Masterful

Like many of you I sat at home and watched the little known Sheffield boy Danny Willet win The Masters last night with a confounded cheeky smile on his face. His own personal week was one that are dreamt not made. Meanwhile Jordan Spieth’s baby face told a very different story. Spieth is just 22 and will be back, but the young American will have to fend off a whole host of exciting young British golfers.
For me watching on TV last night made it all the more dramatic as I was at Augusta 24 hours previously. Watching the cameras pan around that historic course made it so much more for me after walking around it the day before.

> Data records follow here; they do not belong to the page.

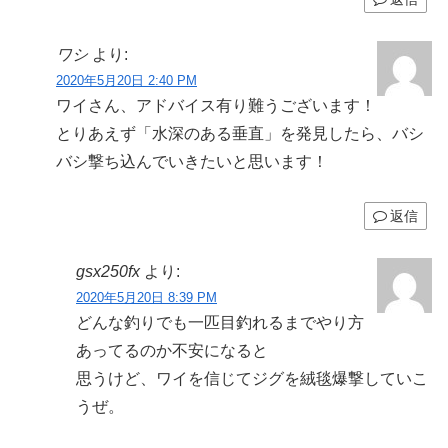
ワシ
より:
2020年5月20日 2:40 PM
ワイさん、アドバイス有り難うございます！
とりあえず「水深のある垂直」を発見したら、バシ
バシ撃ち込んでいきたいと思います！
返信
gsx250fx
より:
2020年5月20日 8:39 PM
どんな釣りでも一匹目釣れるまでやり方
あってるのか不安になると
思うけど、ワイを信じてジグを絨毯爆撃していこ
うぜ。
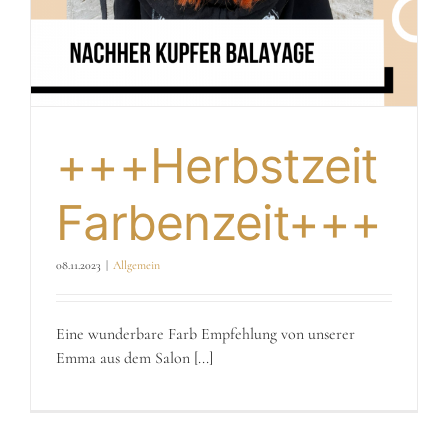
+++Herbstzeit
Farbenzeit+++
08.11.2023
|
Allgemein
Eine wunderbare Farb Empfehlung von unserer
Emma aus dem Salon [...]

The Masters should be on every sports fans bucket list and I was privileged to be able to attend on Saturday. Mind you, it is long old drive from Atlanta, almost 3 hours each way and Augusta itself is situated east of Atlanta nestled on the border of golf-course laden South Carolina, touched by southern charm and blessed with history.
Augusta National meanwhile is one of the most prestigious golf courses in the world and hosted it’s first championship in 1934. But the beauty of the place is not in it’s ancient history but in the way that it still nurtures it. Augusta is the most non-American sports arena in America. There is not an advertising billboard in sight, nor a branded label. Nor is there shouting and screaming. Just cheers and polite clapping reverberate around the course.
Fans are known as patrons but are ordered to leave almost every personal item at the gate. No flags, no cameras, no phones, no running, no lying on the grass, no packed lunches or picnics.
But it is extraordinarily cheap inside the lush green boundary. A beer, either in a clear pint plastic glass (Bud) or a green plastic glass (Stella) is only $5 a pint. A sandwich, including the legendary pimento cheese, just $1.50. A packet of crisps, Masters ones of course, a dollar. An entrance ticket for a day is cheaper than a seat at The Emirates.
Beware the golf shops scattered cleverly all around. Patrons are in there getting their Christmas presents for every member of their family and it seemed all of their neighbours. Yes, of course you can’t go to The Masters and not buy anything. That would be just wrong.
The golf course is perfection though. Not a blade of grass out of place, and stunning scrubs and flowers populate every vista. And if those beautiful azalea’s bloom a bit early in the spring, the are iced every day to slow their growth spurts down. True. Oh, I wish I had my camera!
Every hole is named after a tree or shrub. Tea Olive (1), Pink Dogwood (2), Juniper (6), Golden Bell (12) and so on. The iconic par 5 13th, is the Azalea. There are 3 bridges, all as old as Bobby Jones and at Amen corner, where there is a perfect view of the 11th fairway, all of the 12th, and the tee and fairway of the 510-yard 13th, it really is heaven on earth.
Augusta National, only open to the public for one week a year, is not just a golf course or even an iconic world sporting venue. It is how I imagine the walk up to the pearly gates to looks like. Just hope I can take my camera in.